Over the past decade, fluorescence-guided surgery, particularly with the use of indocyanine green (ICG), has gained significant traction. Its rise in popularity stems from its invaluable role in the intricate world of the hepatobiliary system and its adaptability to various oncological procedures, ranging from lymph node mapping in breast, gastrointestinal, gynecological, urological, to head and neck cancers. Furthermore, ICG angiography has found relevance in anastomotic perfusion studies spanning colorectal, esophagogastric surgeries, and even liver transplantation. With such diverse applications, the question arises: Is this groundbreaking technique just a fleeting trend or a beacon of hope for future surgeries?

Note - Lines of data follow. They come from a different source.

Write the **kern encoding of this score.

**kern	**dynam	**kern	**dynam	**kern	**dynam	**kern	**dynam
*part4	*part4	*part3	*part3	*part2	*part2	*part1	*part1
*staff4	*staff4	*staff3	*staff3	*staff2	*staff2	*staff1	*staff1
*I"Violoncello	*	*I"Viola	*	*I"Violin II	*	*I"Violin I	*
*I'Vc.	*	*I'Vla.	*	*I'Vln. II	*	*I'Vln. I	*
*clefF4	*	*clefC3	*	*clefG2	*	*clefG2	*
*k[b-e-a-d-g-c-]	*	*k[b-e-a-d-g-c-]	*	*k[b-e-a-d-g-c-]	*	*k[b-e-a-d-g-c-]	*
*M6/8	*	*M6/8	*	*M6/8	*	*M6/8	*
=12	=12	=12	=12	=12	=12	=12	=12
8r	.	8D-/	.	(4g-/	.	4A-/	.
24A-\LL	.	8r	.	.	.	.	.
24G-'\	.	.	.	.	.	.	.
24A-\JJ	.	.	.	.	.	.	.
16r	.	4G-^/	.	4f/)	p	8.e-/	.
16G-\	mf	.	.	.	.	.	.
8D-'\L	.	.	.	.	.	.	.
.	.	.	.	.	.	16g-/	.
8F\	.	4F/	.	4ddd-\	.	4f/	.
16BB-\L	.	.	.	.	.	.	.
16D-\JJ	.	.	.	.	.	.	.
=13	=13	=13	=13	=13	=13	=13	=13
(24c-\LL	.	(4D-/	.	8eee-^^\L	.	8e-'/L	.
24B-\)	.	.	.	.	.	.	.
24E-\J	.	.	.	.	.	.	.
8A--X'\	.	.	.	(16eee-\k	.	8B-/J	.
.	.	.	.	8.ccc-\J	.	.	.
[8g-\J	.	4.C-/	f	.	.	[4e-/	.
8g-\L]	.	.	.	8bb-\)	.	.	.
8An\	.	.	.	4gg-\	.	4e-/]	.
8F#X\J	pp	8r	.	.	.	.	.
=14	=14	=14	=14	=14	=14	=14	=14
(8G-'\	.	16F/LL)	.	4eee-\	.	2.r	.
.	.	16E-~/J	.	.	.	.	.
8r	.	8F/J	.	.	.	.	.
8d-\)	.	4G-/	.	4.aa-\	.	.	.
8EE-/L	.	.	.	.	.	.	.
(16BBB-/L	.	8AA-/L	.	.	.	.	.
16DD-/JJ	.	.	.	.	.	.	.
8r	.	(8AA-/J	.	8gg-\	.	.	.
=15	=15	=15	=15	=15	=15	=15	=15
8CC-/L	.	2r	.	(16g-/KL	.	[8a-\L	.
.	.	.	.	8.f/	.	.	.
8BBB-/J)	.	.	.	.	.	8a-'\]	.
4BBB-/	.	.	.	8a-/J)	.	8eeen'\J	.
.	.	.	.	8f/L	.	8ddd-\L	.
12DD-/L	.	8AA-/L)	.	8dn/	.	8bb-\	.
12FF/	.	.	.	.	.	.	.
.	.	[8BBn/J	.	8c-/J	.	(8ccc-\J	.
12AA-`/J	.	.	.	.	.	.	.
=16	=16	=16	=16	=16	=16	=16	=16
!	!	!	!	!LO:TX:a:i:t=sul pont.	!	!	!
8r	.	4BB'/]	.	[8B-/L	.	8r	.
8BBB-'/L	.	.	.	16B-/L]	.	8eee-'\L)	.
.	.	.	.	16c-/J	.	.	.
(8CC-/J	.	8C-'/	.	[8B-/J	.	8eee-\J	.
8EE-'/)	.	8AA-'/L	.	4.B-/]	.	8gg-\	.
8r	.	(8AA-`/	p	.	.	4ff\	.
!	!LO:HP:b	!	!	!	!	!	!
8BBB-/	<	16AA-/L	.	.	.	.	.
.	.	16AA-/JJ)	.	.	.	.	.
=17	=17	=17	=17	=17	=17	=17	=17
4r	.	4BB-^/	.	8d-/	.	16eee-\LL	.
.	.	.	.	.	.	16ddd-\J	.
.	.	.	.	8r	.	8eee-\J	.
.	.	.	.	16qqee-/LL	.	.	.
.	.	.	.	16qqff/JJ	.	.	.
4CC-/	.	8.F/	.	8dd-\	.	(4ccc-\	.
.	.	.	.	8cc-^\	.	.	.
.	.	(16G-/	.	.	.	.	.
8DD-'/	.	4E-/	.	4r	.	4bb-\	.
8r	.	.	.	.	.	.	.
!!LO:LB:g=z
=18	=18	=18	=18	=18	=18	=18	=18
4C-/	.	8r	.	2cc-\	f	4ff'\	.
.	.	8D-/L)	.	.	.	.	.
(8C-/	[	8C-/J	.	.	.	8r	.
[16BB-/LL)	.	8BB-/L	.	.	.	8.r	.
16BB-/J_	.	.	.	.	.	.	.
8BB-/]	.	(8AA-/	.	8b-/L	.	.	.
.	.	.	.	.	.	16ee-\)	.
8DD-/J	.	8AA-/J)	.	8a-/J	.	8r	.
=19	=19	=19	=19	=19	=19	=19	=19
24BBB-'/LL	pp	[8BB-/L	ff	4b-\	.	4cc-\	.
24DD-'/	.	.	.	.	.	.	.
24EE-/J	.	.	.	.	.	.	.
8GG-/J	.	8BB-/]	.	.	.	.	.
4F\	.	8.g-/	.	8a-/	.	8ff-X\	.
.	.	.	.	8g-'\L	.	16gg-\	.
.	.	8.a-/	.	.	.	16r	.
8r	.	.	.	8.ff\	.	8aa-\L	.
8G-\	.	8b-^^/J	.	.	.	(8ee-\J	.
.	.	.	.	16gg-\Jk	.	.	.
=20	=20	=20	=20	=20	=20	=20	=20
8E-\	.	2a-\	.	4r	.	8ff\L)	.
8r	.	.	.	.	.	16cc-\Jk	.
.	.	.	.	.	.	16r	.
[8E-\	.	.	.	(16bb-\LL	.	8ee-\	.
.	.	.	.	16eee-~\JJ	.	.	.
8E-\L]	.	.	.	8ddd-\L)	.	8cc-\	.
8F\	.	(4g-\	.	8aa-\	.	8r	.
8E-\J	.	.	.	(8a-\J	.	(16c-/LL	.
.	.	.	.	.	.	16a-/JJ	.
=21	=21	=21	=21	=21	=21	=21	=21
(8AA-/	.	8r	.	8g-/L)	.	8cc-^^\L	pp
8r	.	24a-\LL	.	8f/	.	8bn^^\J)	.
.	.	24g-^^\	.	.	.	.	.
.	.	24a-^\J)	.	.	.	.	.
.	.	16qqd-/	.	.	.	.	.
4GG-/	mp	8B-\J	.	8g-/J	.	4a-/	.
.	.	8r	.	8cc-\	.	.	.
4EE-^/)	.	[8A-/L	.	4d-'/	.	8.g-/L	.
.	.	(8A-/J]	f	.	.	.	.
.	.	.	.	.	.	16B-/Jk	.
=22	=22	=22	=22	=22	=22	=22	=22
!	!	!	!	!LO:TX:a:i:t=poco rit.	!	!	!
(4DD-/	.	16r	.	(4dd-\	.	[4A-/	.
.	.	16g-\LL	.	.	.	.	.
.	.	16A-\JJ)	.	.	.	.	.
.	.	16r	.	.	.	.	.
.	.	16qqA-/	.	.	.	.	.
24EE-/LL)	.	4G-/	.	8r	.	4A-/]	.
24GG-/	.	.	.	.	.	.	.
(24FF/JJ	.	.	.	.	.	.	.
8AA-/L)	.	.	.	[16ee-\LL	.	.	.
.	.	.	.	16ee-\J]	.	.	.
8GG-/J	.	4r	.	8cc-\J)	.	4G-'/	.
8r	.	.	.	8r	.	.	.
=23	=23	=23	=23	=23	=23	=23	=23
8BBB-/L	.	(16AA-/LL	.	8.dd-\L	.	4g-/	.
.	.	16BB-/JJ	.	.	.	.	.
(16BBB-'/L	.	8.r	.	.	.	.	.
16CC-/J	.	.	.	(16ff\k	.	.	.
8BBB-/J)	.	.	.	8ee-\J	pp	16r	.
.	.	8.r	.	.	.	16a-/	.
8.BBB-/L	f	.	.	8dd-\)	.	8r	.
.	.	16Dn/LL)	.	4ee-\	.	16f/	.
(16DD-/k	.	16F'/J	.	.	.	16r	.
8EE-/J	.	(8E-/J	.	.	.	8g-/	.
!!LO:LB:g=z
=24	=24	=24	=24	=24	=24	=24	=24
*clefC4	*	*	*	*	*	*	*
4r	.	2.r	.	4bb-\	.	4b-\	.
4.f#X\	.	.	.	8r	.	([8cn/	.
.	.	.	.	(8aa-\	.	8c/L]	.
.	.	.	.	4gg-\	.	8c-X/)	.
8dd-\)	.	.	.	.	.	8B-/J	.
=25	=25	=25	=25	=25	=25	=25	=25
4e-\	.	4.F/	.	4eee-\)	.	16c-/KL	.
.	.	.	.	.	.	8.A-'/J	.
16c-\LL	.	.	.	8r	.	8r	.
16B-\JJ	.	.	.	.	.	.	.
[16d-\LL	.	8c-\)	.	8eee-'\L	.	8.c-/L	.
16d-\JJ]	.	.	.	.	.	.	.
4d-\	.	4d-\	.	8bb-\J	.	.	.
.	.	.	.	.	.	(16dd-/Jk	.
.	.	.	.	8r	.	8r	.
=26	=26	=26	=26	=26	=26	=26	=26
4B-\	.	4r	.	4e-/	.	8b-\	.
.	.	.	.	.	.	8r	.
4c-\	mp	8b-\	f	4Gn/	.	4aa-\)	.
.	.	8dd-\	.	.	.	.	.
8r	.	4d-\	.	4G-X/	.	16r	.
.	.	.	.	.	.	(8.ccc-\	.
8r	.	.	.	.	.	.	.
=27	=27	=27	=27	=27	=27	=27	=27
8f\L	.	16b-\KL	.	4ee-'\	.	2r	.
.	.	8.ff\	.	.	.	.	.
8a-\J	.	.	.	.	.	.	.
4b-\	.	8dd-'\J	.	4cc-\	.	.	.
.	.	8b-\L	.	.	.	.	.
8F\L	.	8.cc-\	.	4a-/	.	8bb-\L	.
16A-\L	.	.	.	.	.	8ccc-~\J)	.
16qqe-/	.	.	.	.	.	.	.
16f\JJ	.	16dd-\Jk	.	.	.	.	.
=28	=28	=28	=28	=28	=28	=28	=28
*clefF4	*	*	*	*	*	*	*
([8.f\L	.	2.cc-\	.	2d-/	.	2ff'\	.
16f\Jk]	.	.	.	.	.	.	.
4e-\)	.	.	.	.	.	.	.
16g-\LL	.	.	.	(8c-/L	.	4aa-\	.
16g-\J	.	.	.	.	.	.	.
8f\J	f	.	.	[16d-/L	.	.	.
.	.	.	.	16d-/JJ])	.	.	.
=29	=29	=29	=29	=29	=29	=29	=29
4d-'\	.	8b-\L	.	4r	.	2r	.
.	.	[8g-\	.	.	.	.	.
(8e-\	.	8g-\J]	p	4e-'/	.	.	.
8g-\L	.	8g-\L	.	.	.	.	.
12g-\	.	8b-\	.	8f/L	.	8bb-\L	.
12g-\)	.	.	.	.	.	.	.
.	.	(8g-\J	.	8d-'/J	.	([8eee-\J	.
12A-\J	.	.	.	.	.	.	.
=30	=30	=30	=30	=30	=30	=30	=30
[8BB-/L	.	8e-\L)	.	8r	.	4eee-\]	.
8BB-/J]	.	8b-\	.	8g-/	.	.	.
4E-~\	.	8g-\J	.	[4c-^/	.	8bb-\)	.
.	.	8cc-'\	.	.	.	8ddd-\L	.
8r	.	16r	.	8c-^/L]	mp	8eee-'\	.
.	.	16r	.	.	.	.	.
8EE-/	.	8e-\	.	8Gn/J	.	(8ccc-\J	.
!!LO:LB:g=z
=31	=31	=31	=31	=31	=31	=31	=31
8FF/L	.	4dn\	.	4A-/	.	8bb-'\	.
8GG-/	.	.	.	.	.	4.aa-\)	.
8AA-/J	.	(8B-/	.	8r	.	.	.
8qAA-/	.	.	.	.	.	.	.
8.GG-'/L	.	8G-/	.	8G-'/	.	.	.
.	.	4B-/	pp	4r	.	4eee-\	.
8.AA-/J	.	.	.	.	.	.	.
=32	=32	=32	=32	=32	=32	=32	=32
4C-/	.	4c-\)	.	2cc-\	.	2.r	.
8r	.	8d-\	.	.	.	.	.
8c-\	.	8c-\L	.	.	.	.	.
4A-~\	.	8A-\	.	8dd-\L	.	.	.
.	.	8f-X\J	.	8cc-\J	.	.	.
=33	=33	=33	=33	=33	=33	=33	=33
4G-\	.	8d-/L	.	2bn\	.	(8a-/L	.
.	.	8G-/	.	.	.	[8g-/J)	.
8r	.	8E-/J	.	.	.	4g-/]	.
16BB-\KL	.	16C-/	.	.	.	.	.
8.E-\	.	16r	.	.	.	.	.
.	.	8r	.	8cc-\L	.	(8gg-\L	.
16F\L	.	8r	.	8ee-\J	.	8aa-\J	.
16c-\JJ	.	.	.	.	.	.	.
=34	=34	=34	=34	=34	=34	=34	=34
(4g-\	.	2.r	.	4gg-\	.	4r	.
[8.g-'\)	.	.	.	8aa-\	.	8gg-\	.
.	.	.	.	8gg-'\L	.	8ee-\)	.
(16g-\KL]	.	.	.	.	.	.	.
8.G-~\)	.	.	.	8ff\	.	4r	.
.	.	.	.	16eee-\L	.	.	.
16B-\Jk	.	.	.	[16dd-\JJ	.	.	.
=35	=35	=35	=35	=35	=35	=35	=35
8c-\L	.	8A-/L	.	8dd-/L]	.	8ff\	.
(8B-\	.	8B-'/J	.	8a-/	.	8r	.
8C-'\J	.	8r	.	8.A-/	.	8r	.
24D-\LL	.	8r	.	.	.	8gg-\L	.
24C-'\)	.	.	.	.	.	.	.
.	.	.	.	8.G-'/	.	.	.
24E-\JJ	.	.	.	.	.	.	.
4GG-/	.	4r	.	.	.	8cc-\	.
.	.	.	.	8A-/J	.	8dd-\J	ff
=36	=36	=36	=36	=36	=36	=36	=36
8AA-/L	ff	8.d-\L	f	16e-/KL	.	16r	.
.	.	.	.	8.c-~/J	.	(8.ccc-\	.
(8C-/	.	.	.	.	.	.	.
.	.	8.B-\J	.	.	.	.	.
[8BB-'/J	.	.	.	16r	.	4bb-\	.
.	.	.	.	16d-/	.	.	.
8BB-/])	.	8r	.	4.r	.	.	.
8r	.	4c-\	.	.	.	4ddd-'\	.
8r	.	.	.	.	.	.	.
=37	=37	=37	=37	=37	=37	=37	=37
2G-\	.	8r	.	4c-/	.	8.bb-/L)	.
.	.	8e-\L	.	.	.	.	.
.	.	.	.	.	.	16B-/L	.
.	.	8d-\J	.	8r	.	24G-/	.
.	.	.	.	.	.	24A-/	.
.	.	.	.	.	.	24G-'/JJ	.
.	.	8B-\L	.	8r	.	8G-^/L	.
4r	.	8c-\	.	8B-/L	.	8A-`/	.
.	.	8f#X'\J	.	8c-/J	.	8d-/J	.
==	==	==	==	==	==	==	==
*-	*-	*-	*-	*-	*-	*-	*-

A closer look at its application within the hepatobiliary system illustrates its profound impact. Historically, surgeons relied on lowcontrast white light visualization. Now, with the advent of ICG fluorescence, there's a remarkable enhancement in visual clarity. When ICG is administered intravenously, the liver promptly exhibits a homogeneous fluorescent pattern termed the early hepatic phase due to the dye's selective uptake by hepatocytes. Within 15 to 30 minutes,
the unchanged ICG is excreted into the bile, revealing the biliary phase—a fluorescence outline of both the intra and extrahepatic biliary tree. As time progresses, the late hepatic phase becomes evident, revealing fluorescent patterns either within or surrounding the liver nodule, contingent upon the liver's parenchymal characteristics. An interesting observation is that a cirrhotic liver continues to exhibit intense fluorescence days post-ICG administration. This property is instrumental in distinguishing liver tumors based on their unique patterns.

The merits of ICG go beyond mere visualization. When introduced intraoperatively post the isolation of hepatic pedicles within the same surgical procedure, ICG brings liver segmentation to the forefront. This sharp demarcation proves indispensable for the anatomical resection of the liver, elevating the precision and thereby the overall surgical outcomes.

Moreover, the innovation of incisionless cholangiography with ICG is a game-changer for pinpointing extrahepatic biliary structures, especially when faced with anatomical anomalies. From our experience, there was a resounding 100% success rate in visualizing the biliary tree using this technique. A detailed breakdown shows that 48% of these structures were discerned prior to dissection, with the remaining 52% identified during the cystic plate clearance and recognition of the cystic duct and common bile duct.

To brand this technique as mere "hype" would be an understatement. The strides made through fluorescence techniques, especially in hepatopancreatobiliary (HPB) surgery, solidify its place as more than a trend—it represents a new dawn in surgical procedures and should be championed as the gold standard in practice.